The Warriors is back on everyone's radar after chilling in the cult status realms of t shirt inspiration, drum n bass sample and hip-hop interpolation, among others. If you haven't copped the string of Warriors inspired designs by many a crew, now's your chance to get a small slice of the turf. While these Adidas items don't fully evoke the aesthetic of the film, stay on the look out for more loyal interpretations in the future... Also look to The Fader as they lay it out for your inner bopper.
- Lemon Red comes with it yet again, orchestrating the October Mix Series release by the respectively baby faced and mustachioed Certified Bananas. With a penchant for songs that people actually like and pop-hallucination album covers, CBs will have you straight slippin'. Holy shit, that was the stupidest thing I've ever written... what is this Us Weekly? Download it, youngblood.
- Flatbush's explosively grody Soner On steps into the digital realm at Flat Bush Brown, where he takes you on a weeded garbage pail journey in the Brooklyn borough. (Via Mishka)
Believe it or not, but I wasn't always as rad as I am now (just kidding- who am I Pharrell? Get off your own dick, son). Back in fourth grade I was definitely rocking Loony Toons. In sixth grade I made my own Aerosmith and Rush sweatshirts, never sure if I was joking or not. In ninth grade, like most kids, I got heavy into band t shirts; as cool as Misfits graphics are, that was some real tweaker acid-fuck territory back in the day, and as much as I was into throwing food at lunch, I wasn't so much into the JNCO/getting arrested scene... Thank Vishnu for Sonic Youth and Hysteric Glamour. Without them putting their heads together, I'd probably be sweating Death Cab and Basquiat t shirts, or even worse- a bartender. Is this the t shirt that changed my life?
- Take a closer look at Mighty Healthy's Fall line, straight from the mind of the perverted monks themselves. Yo, whoever wrote the copy for those shirts must be a genius.
- Only for the epic-of-heart, are any Philly jawns interested in taking me out for "Bodyworlds and a movie" for my birthday? I've heard of "Bodymore" but this is ridiculous...
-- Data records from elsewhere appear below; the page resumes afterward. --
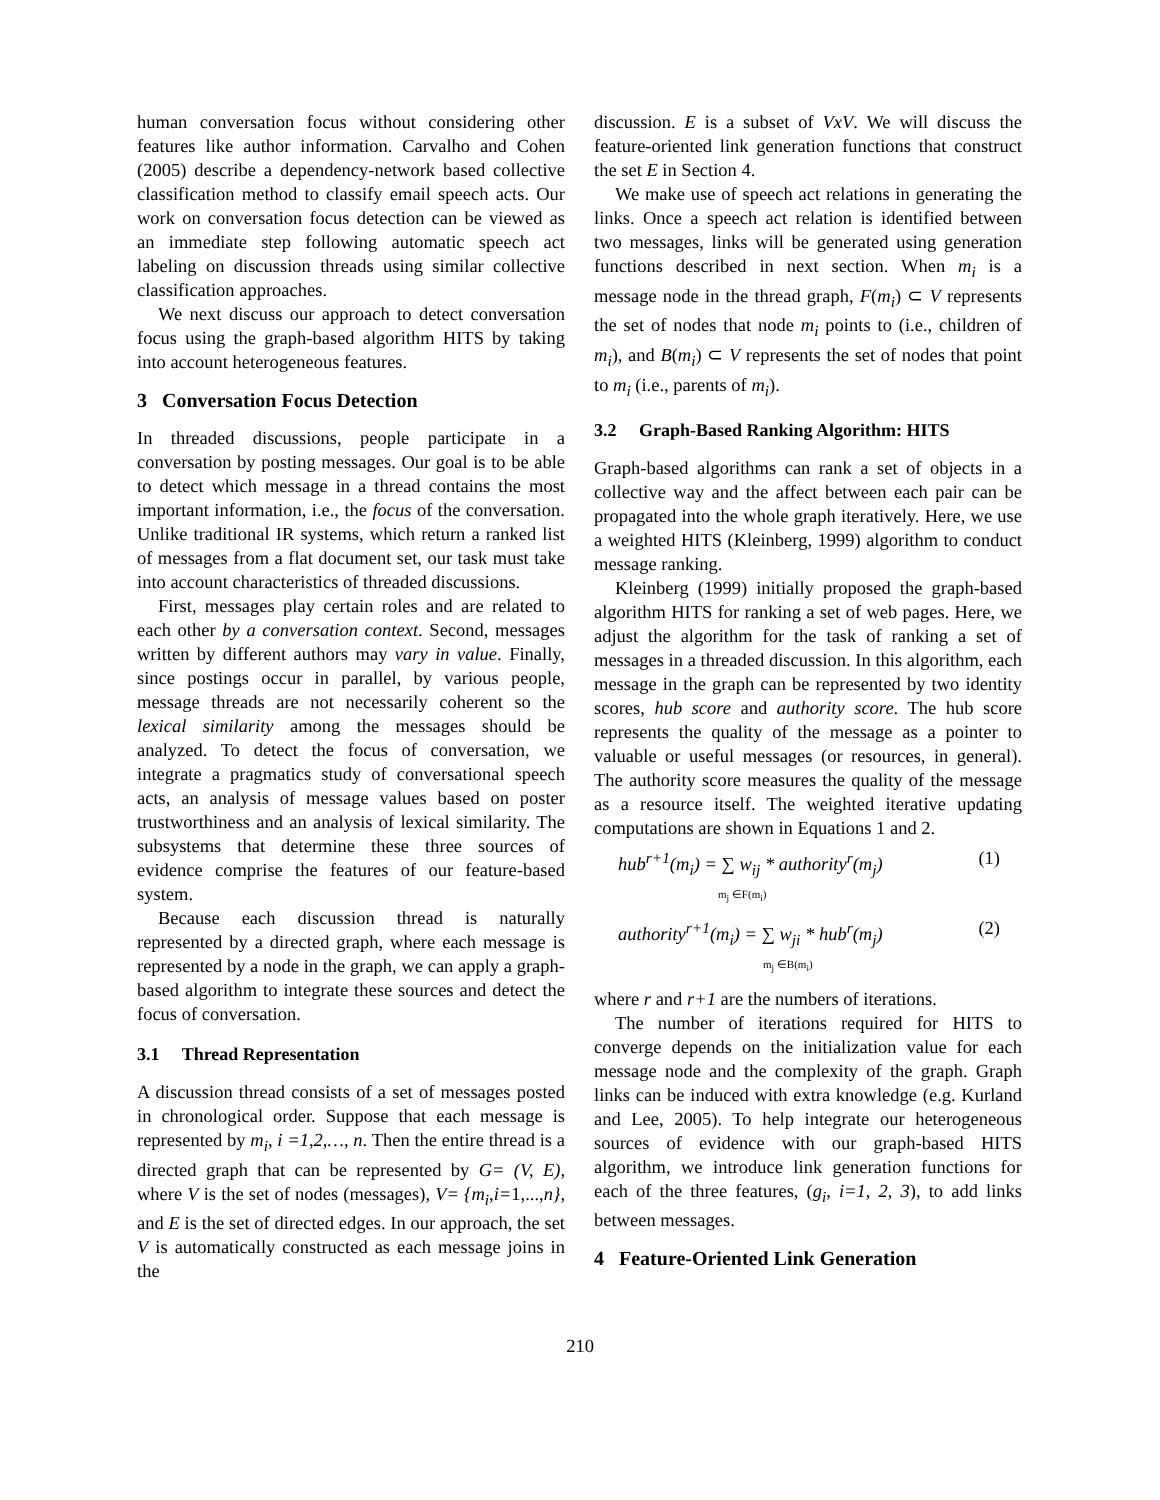human conversation focus without considering other features like author information. Carvalho and Cohen (2005) describe a dependency-network based collective classification method to classify email speech acts. Our work on conversation focus detection can be viewed as an immediate step following automatic speech act labeling on discussion threads using similar collective classification approaches.
We next discuss our approach to detect conversation focus using the graph-based algorithm HITS by taking into account heterogeneous features.
3 Conversation Focus Detection
In threaded discussions, people participate in a conversation by posting messages. Our goal is to be able to detect which message in a thread contains the most important information, i.e., the focus of the conversation. Unlike traditional IR systems, which return a ranked list of messages from a flat document set, our task must take into account characteristics of threaded discussions.
First, messages play certain roles and are related to each other by a conversation context. Second, messages written by different authors may vary in value. Finally, since postings occur in parallel, by various people, message threads are not necessarily coherent so the lexical similarity among the messages should be analyzed. To detect the focus of conversation, we integrate a pragmatics study of conversational speech acts, an analysis of message values based on poster trustworthiness and an analysis of lexical similarity. The subsystems that determine these three sources of evidence comprise the features of our feature-based system.
Because each discussion thread is naturally represented by a directed graph, where each message is represented by a node in the graph, we can apply a graph-based algorithm to integrate these sources and detect the focus of conversation.
3.1 Thread Representation
A discussion thread consists of a set of messages posted in chronological order. Suppose that each message is represented by m<sub>i</sub>, i =1,2,…, n. Then the entire thread is a directed graph that can be represented by G= (V, E), where V is the set of nodes (messages), V= {m<sub>i</sub>,i=1,...,n}, and E is the set of directed edges. In our approach, the set V is automatically constructed as each message joins in the
discussion. E is a subset of VxV. We will discuss the feature-oriented link generation functions that construct the set E in Section 4.
We make use of speech act relations in generating the links. Once a speech act relation is identified between two messages, links will be generated using generation functions described in next section. When m<sub>i</sub> is a message node in the thread graph, F(m<sub>i</sub>) ⊂ V represents the set of nodes that node m<sub>i</sub> points to (i.e., children of m<sub>i</sub>), and B(m<sub>i</sub>) ⊂ V represents the set of nodes that point to m<sub>i</sub> (i.e., parents of m<sub>i</sub>).
3.2 Graph-Based Ranking Algorithm: HITS
Graph-based algorithms can rank a set of objects in a collective way and the affect between each pair can be propagated into the whole graph iteratively. Here, we use a weighted HITS (Kleinberg, 1999) algorithm to conduct message ranking.
Kleinberg (1999) initially proposed the graph-based algorithm HITS for ranking a set of web pages. Here, we adjust the algorithm for the task of ranking a set of messages in a threaded discussion. In this algorithm, each message in the graph can be represented by two identity scores, hub score and authority score. The hub score represents the quality of the message as a pointer to valuable or useful messages (or resources, in general). The authority score measures the quality of the message as a resource itself. The weighted iterative updating computations are shown in Equations 1 and 2.
hub<sup>r+1</sup>(m<sub>i</sub>) = ∑ w<sub>ij</sub> * authority<sup>r</sup>(m<sub>j</sub>)
m<sub>j</sub> ∈F(m<sub>i</sub>) (1)
authority<sup>r+1</sup>(m<sub>i</sub>) = ∑ w<sub>ji</sub> * hub<sup>r</sup>(m<sub>j</sub>)
m<sub>j</sub> ∈B(m<sub>i</sub>) (2)
where r and r+1 are the numbers of iterations.
The number of iterations required for HITS to converge depends on the initialization value for each message node and the complexity of the graph. Graph links can be induced with extra knowledge (e.g. Kurland and Lee, 2005). To help integrate our heterogeneous sources of evidence with our graph-based HITS algorithm, we introduce link generation functions for each of the three features, (g<sub>i</sub>, i=1, 2, 3), to add links between messages.
4 Feature-Oriented Link Generation
210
- As much as I'd like to tell you who to vote for and why, that's not really my place... still, check out Vapors Magazine's 2005 readers poll and don't vote for Bape just because their new website is, unlike their gear, quality.
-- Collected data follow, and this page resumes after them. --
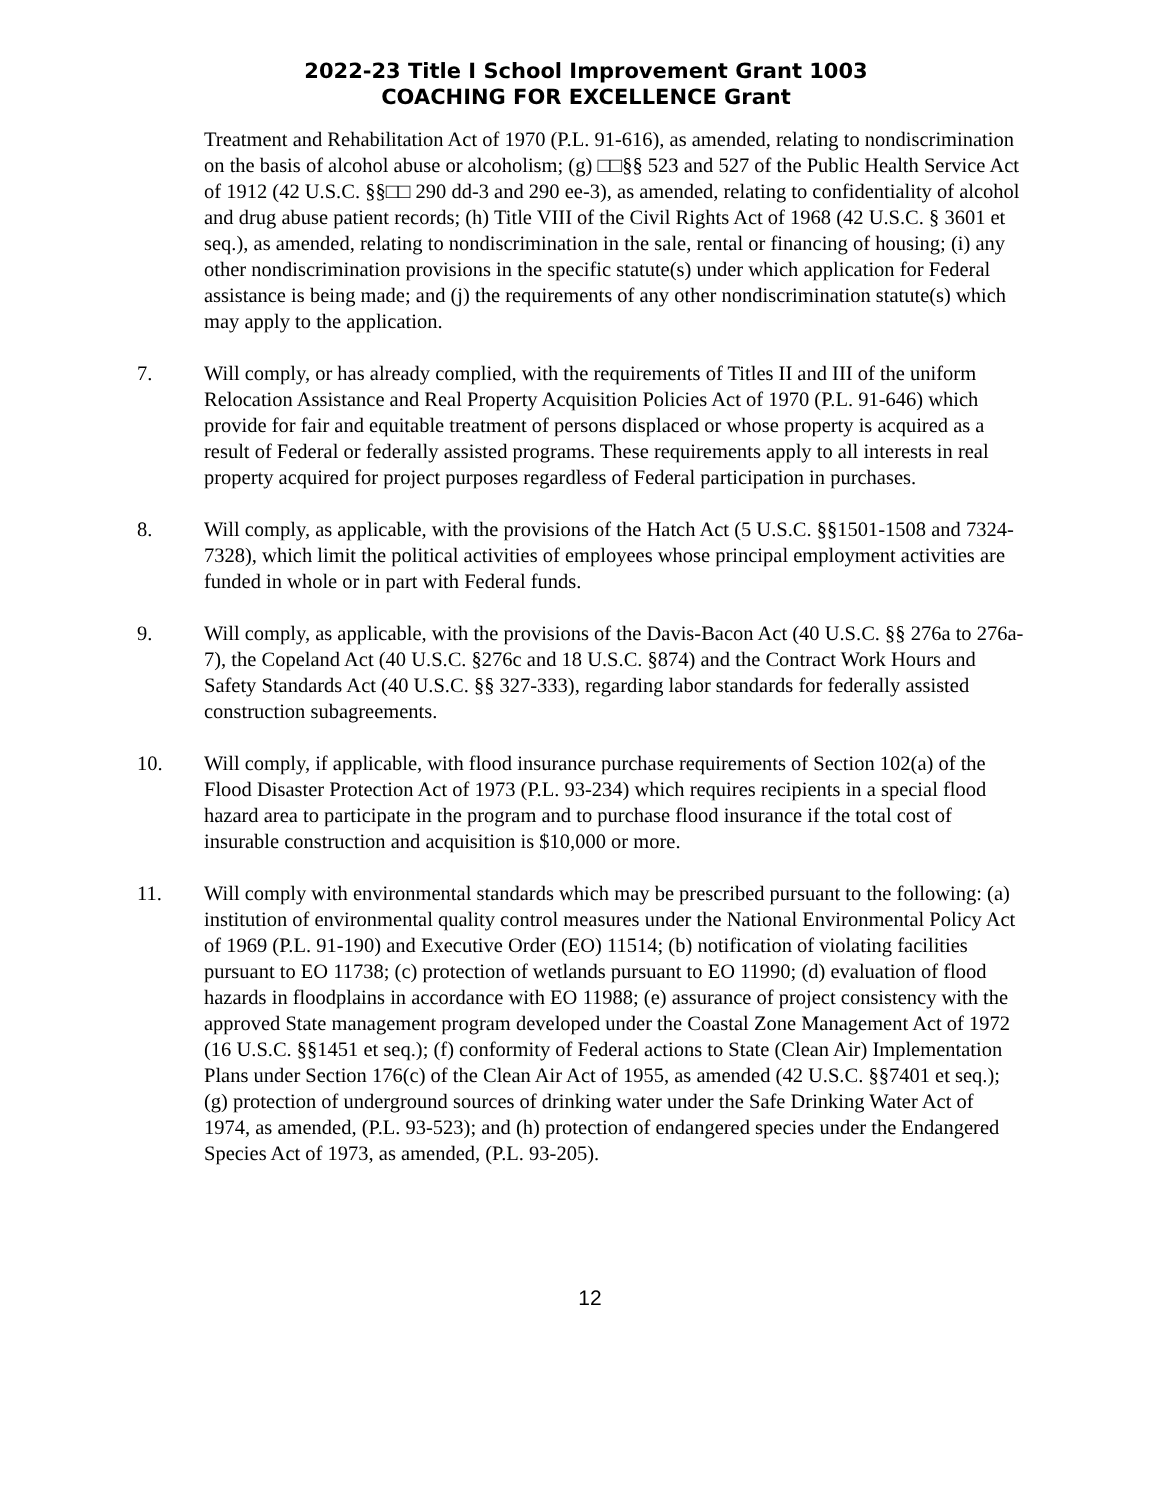2022-23 Title I School Improvement Grant 1003
COACHING FOR EXCELLENCE Grant
Treatment and Rehabilitation Act of 1970 (P.L. 91-616), as amended, relating to nondiscrimination on the basis of alcohol abuse or alcoholism; (g) □□§§ 523 and 527 of the Public Health Service Act of 1912 (42 U.S.C. §§□□ 290 dd-3 and 290 ee-3), as amended, relating to confidentiality of alcohol and drug abuse patient records; (h) Title VIII of the Civil Rights Act of 1968 (42 U.S.C. § 3601 et seq.), as amended, relating to nondiscrimination in the sale, rental or financing of housing; (i) any other nondiscrimination provisions in the specific statute(s) under which application for Federal assistance is being made; and (j) the requirements of any other nondiscrimination statute(s) which may apply to the application.
7. Will comply, or has already complied, with the requirements of Titles II and III of the uniform Relocation Assistance and Real Property Acquisition Policies Act of 1970 (P.L. 91-646) which provide for fair and equitable treatment of persons displaced or whose property is acquired as a result of Federal or federally assisted programs. These requirements apply to all interests in real property acquired for project purposes regardless of Federal participation in purchases.
8. Will comply, as applicable, with the provisions of the Hatch Act (5 U.S.C. §§1501-1508 and 7324-7328), which limit the political activities of employees whose principal employment activities are funded in whole or in part with Federal funds.
9. Will comply, as applicable, with the provisions of the Davis-Bacon Act (40 U.S.C. §§ 276a to 276a-7), the Copeland Act (40 U.S.C. §276c and 18 U.S.C. §874) and the Contract Work Hours and Safety Standards Act (40 U.S.C. §§ 327-333), regarding labor standards for federally assisted construction subagreements.
10. Will comply, if applicable, with flood insurance purchase requirements of Section 102(a) of the Flood Disaster Protection Act of 1973 (P.L. 93-234) which requires recipients in a special flood hazard area to participate in the program and to purchase flood insurance if the total cost of insurable construction and acquisition is $10,000 or more.
11. Will comply with environmental standards which may be prescribed pursuant to the following: (a) institution of environmental quality control measures under the National Environmental Policy Act of 1969 (P.L. 91-190) and Executive Order (EO) 11514; (b) notification of violating facilities pursuant to EO 11738; (c) protection of wetlands pursuant to EO 11990; (d) evaluation of flood hazards in floodplains in accordance with EO 11988; (e) assurance of project consistency with the approved State management program developed under the Coastal Zone Management Act of 1972 (16 U.S.C. §§1451 et seq.); (f) conformity of Federal actions to State (Clean Air) Implementation Plans under Section 176(c) of the Clean Air Act of 1955, as amended (42 U.S.C. §§7401 et seq.); (g) protection of underground sources of drinking water under the Safe Drinking Water Act of 1974, as amended, (P.L. 93-523); and (h) protection of endangered species under the Endangered Species Act of 1973, as amended, (P.L. 93-205).
12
- Personally, I don't think getting fired up should get you fired. It's like Girls Gone Wild for your nose- all fun and games till someone sees you on TV.
- Putting stuff up your nose is of course rad, but putting stuff in your butt, or at least alluding to it, is another hobby worth picking up (Via the pud touchers at Fleshbot).
Return of the Yo
I've continued to dig up MP3s of the records I so eloquently reviewed for Inquiring Mind, having a little luck with a few gems...
Eberhard Schoener "Flashback"
This is what Codeine really sounds like. I'd much rather trip out with Sting, plus no gun talk makes for a much less edgy experience.
Jimmie Spheris "Seeds of Spring"
With the resurgence of the acoustic-space-case-with-beard genre in the past year, I suppose this song is more en vogue than I intended it to be. If you look around on Google Image search you can find a cool picture of Jimmie dressed like Mercury.
Tony Williams Lifetime "Wildlife"
Tony played drums, and it's his band, but listen for Allan Holdsworth's next level guitar. Makes one realize the futility of rap music.